YOUR ASSIGNMENT: Repeat the data word for word, excluding every picture.

RECORDED DATA:
———

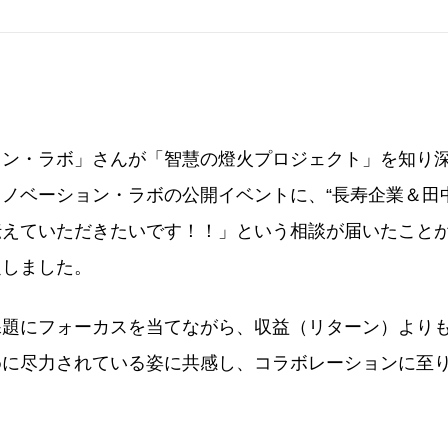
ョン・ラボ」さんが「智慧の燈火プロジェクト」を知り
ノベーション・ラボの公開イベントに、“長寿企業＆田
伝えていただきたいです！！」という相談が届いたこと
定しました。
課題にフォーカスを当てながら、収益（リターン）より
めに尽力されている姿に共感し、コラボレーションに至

———

WRITTEN REPLY:
ョン・ラボ」さんが「智慧の燈火プロジェクト」を知り
ノベーション・ラボの公開イベントに、“長寿企業＆田
伝えていただきたいです！！」という相談が届いたこと
定しました。
課題にフォーカスを当てながら、収益（リターン）より
めに尽力されている姿に共感し、コラボレーションに至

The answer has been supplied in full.